The NC Symphony received an award last year for its creative programming but the presentation wasn’t for its youth concerts. Perhaps it should have been. The orchestra’s latest Young People’s Series offering, given in snow-blanketed Meymandi Concert Hall on the morning of January 5, drew a surprisingly large crowd for an eclectic hour-long presentation that offered an innovative line-up worthy of national attention. The idea behind the show, titled “Wunderkinder,” was simple enough: precocious Wunderkinder like Mendelssohn and Charles Ives created some amazing things when they were young, and gifted soloists like Shen Liu, who won the NCS’ 2001 Youth Concerto Competition, can play every bit as well as established artists with considerable name-recognition. It was a bit of a stretch to suggest that everyone can do it – that untrained youngsters can create music worthy of performance by a professional orchestra – but then the grand finale came and, lo!, a young composer-conductor demonstrated that even in our own times there are no bars to creativity for those who have “the gift.”

Before the show, three Wundekinder from local schools – a flutist, a cellist and a harpist – played in the lobbies. Then Assistant Conductor Jeffrey W. Pollock began the program with Mendelssohn’s Overture to A Midsummer Night’s Dream. It’s part of a set of incidental music for the play that occupied him for a good many years but the fact that he was 17 when he penned the curtain-raiser is one of the miracles of music history. The orchestra played the piece admirably, evoking magic in balance and blend. There was magic, too, in the group’s reading of Ives’ Variations on “America,” created (for organ) when our first great US-born composer was but 17. (The orchestration performed was surely that of William Schuman.)

Seventeen was the operative number for the concert, and seventeen is the age of pianist Liu, currently studying at Brevard College. She played the last movement of Beethoven’s Third Concerto with a mixture of skill and involvement that made us regret not hearing her do the entire piece.

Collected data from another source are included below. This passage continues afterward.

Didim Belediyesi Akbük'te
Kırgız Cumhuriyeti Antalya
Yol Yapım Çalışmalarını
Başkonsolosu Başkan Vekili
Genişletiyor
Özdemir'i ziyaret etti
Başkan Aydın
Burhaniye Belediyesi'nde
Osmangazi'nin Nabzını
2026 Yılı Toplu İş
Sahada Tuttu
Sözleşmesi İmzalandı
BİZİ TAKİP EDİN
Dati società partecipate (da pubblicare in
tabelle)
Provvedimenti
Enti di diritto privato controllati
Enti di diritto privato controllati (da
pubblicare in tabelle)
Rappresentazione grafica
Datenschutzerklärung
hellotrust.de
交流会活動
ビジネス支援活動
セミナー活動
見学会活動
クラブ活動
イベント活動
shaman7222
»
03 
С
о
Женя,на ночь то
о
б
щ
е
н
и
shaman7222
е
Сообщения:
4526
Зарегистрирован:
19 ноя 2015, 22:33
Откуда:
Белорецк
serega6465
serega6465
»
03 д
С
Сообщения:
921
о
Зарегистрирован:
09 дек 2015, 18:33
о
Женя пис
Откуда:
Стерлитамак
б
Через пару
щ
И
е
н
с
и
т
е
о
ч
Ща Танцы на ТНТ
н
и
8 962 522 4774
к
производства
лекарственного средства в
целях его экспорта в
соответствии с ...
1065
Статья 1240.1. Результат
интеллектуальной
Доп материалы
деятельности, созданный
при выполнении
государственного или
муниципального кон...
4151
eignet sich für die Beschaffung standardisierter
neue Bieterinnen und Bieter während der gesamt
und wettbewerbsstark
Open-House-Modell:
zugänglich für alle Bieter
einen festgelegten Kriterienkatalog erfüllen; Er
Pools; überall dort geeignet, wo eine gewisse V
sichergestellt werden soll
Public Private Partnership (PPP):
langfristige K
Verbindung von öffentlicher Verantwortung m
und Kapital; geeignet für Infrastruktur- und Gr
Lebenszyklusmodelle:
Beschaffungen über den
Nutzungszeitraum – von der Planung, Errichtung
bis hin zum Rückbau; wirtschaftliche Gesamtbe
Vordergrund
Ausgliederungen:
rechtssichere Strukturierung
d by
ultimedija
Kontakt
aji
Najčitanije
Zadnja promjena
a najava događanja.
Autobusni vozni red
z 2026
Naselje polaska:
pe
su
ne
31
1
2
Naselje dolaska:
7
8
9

NCS Composer-in-Residence Nathaniel Stookey invited Kinder from the audience to participate in a mini composition clinic. Caroline, Will, Emma and Alex (their last names were not announced) provided rhythms that were played in turn by the strings, winds, percussion and brass, and when the short demos were complete, the NCS then realized the set of rhythmic patterns together, demonstrating (for those who didn’t ponder the matter too deeply) that almost anyone can indeed do it.

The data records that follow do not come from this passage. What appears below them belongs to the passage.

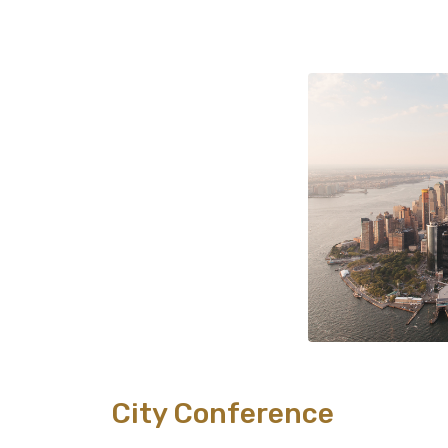
City Conference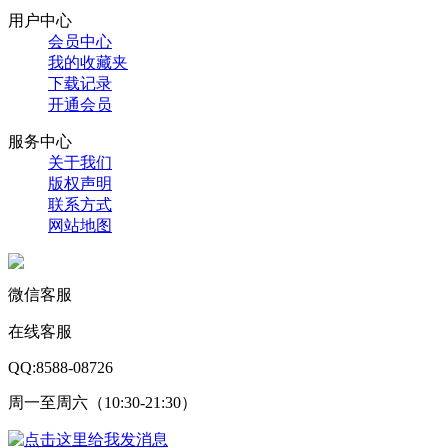
用户中心
会员中心
我的收藏夹
下载记录
开通会员
服务中心
关于我们
版权声明
联系方式
网站地图
微信客服
在线客服
QQ:8588-08726
周一至周六（10:30-21:30）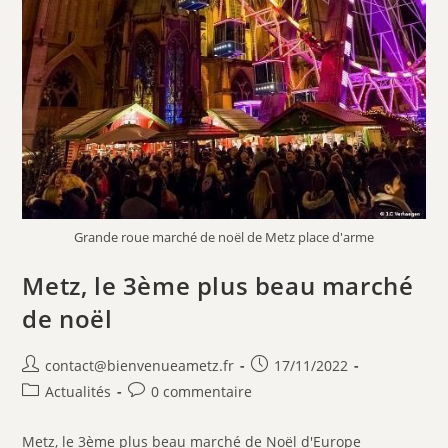
Grande roue marché de noël de Metz place d'arme
Metz, le 3ème plus beau marché
de noël
contact@bienvenueametz.fr
17/11/2022
Actualités
0 commentaire
Metz, le 3ème plus beau marché de Noël d'Europe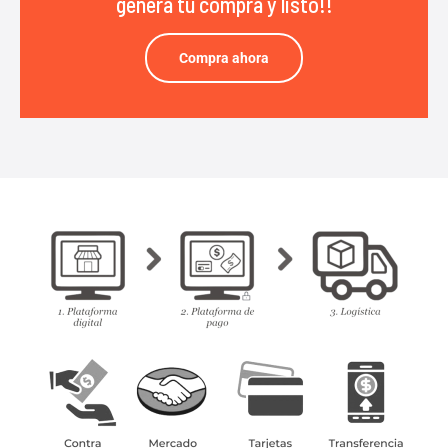
genera tu compra y listo!!
Compra ahora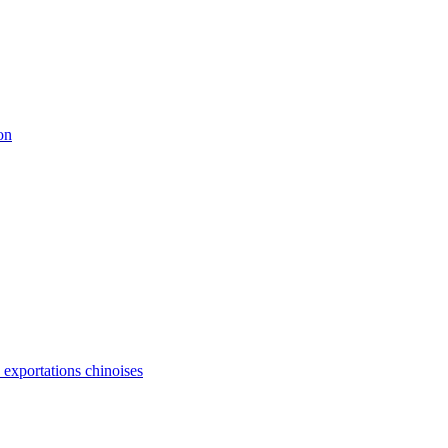
on
s exportations chinoises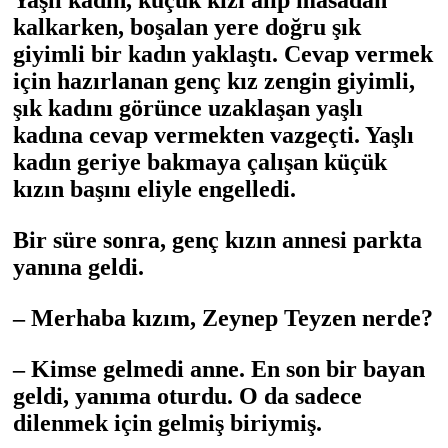
Yaşlı kadın, küçük kızı alıp masadan
kalkarken, boşalan yere doğru şık
giyimli bir kadın yaklaştı. Cevap vermek
için hazırlanan genç kız zengin giyimli,
şık kadını görünce uzaklaşan yaşlı
kadına cevap vermekten vazgeçti. Yaşlı
kadın geriye bakmaya çalışan küçük
kızın başını eliyle engelledi.
Bir süre sonra, genç kızın annesi parkta
yanına geldi.
– Merhaba kızım, Zeynep Teyzen nerde?
– Kimse gelmedi anne. En son bir bayan
geldi, yanıma oturdu. O da sadece
dilenmek için gelmiş biriymiş.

A short movement from an early symphony by a fellow named Mozart, written when he was all of nine, showed that even world-class creators don’t forge masterworks every time they take up the pen (or, today, the computer).

The juxtaposition of this short piece with the concert’s grand finale was instructive in many ways. Hickory-based composer Steven J. Kukla (who has his own slightly out-of-date website, at http://www.youngcomposers.com/stevenjkukla/ [inactive 12/03]) is 17, and his Symphony No. 1 has already been heard in several places, including Enloe High School and at the Cannon Music Camp. The Symphony’s last movement, marked Allegro maestoso, begins boldly and energetically and is very handsomely scored. Its first theme resembles a country dance of domestic (as opposed to European) origin; its second theme is broader and somewhat more introspective but nonetheless appeals equally. The movement ends with lots of brass and percussion and proved tremendously exciting. Kukla seemed completely at ease on the podium and cued the orchestra’s entries with skill beyond his years. This work would be welcome in its entirety on a regular subscription concert sometime.

Indeed the whole program was remarkable. The young attendees (and their families) heard some fine music, beautifully played by an outstanding orchestra. There were no concessions to what is often perceived to be the mainline programming requirements of subscribers – there was 20th century music and new music, too, set off by chunks of works from earlier periods, and no one got up and steamed out when the modern stuff began. Maybe young people are more receptive than some of our regular symphony subscribers. Based on this program, it is clear that the future for symphonic music is not nearly as bleak as some folks would have us think.

The next concert in this three-event series, planned for March 9 at 11:00 a.m., is – for the record – sold out already, but the NCS has added an open rehearsal to its schedule, slated for 2:00 p.m. March 8. The program is “Peter and the Wolf,” which means that 20th-century fare will again be on display.